Sehr geehrte Frau Präsidentin! Sehr geehrte Kolleginnen und Kollegen! Heute wird der Entwurf eines Gesetzes zur weiteren Verkürzung des Restschuldbefreiungsverfahrens beraten. Wieder einmal muss die EU mit einer Richtlinie einen Impuls setzen, damit der deutsche Gesetzgeber tätig wird. Dabei sollte der Inhalt der Richtlinie längst schon unser ureigenes Anliegen sein, da er insolventen Unternehmen und Bürgerinnen und Bürgern eine Entschuldungsmöglichkeit gibt.
Ein Entschuldungsverfahren, das die volle Entschuldung spätestens nach drei Jahren ermöglicht, ist eine kleine Verbesserung gegenüber den derzeit gültigen sechs Jahren. Meine Fraktion und ich werden uns dennoch enthalten, da dieser Entwurf das grundsätzliche Problem nicht wirklich lösen kann.
(Beifall bei der LINKEN)
Darum nun zu unserer Kritik.
Warum gehen Sie im Entwurf nicht auf zwei Jahre Restschuldbefreiung, wie es die Richtlinie ermöglicht und Die Linke klar fordert? Und warum wird das Ganze bis 30. Juni 2025 befristet? Glauben Sie, dass dann die soziale Situation im Land eine andere ist? Wohl kaum.
(Beifall bei der LINKEN)
Zugleich wollen Sie allen Ernstes bei einem zweiten Restschuldbefreiungsverfahren die Frist von zwei auf fünf Jahre verlängern und die Wartefrist für das zweite Verfahren auf elf Jahre. Sie verkennen damit vollständig die soziale Lage im Land und die finanziellen Nöte der Menschen. Nehmen Sie einfach mal zur Kenntnis, dass viele Menschen überschuldet sind, weil sie arbeitslos werden, weil ihr Lohn zu niedrig ist und weil unter anderem eine Selbstständigkeit gescheitert ist.

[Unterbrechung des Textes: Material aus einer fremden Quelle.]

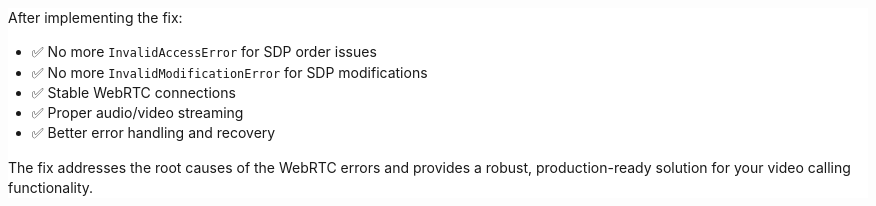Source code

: After implementing the fix:

- ✅ No more `InvalidAccessError` for SDP order issues
- ✅ No more `InvalidModificationError` for SDP modifications
- ✅ Stable WebRTC connections
- ✅ Proper audio/video streaming
- ✅ Better error handling and recovery

The fix addresses the root causes of the WebRTC errors and provides a robust, production-ready solution for your video calling functionality.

Es handelt sich um 10 Prozent der Bevölkerung über 18 Jahre, und davon sind übrigens nur 10 Prozent wegen unangemessenen Konsumverhaltens überschuldet. In Ihrem Gesetzentwurf spürt man durchgängig das Vorurteil, der überschuldete Teil der Bevölkerung lebe über seine Verhältnisse. Das stimmt nicht. Nehmen Sie endlich mal die wissenschaftlich erhobenen Tatsachen zur Kenntnis.
(Beifall bei der LINKEN)
Wir haben seit der verheerenden Agenda-Politik einen steigenden Anteil der prekären und befristeten Arbeitsverhältnisse. Das ist ein wesentlicher Grund für die von mir beschriebene Problemstellung. Folgen Sie uns endlich. Schaffen Sie Leiharbeit und prekäre Beschäftigung ab. Unterstützen Sie die Lohnforderung der Gewerkschaften; dann wird sich auch die Überschuldung der Menschen verringern.
(Beifall bei der LINKEN)
Zugleich fordern wir einen gesetzlichen Anspruch auf Schuldnerberatung für jeden. Die wertvolle Arbeit der Schuldnerberatungen kann nicht genug wertgeschätzt werden.
(Beifall bei Abgeordneten der LINKEN)
Ergänzend sollten Sie aber auch die Inkassobranche stärker kontrollieren und an die Kette legen. Wer überschuldet ist, wird häufig genug durch diese Unternehmen wie eine Zitrone ausgepresst, ohne dass er über seine ihm zustehenden Rechte ausreichend beraten wird. Das muss sich ändern.
(Beifall bei der LINKEN – Matthias W. Birkwald [DIE LINKE]: Unbedingt!)
Es gäbe noch viele Punkte anzusprechen; dazu reicht die Redezeit nicht. Aber in Kürze: In Anbetracht der Coronakrise müsste mehr für Kleingewerbetreibende getan werden, als Sie das beabsichtigen.
Ich will bei aller Kritik mit einem Lob enden. Sie haben einige Kritikpunkte der Sachverständigen aus der Anhörung angenommen und grobe Fehler mit Ihrem Änderungsantrag beseitigt. Hier hat das einmal funktioniert. Warum fällt mir das auf? Weil Sie Kritik aus Anhörungen im Ausschuss in aller Regel leider nicht aufgreifen.
(Dr. Jan-Marco Luczak [CDU/CSU]: Das ist nun wirklich falsch! Das wissen Sie, Herr Kollege! Gut, dass Sie Ihr Lachen unter der Maske verbergen!)
Herzlichen Dank für die Aufmerksamkeit. Und: Bleiben Sie gesund!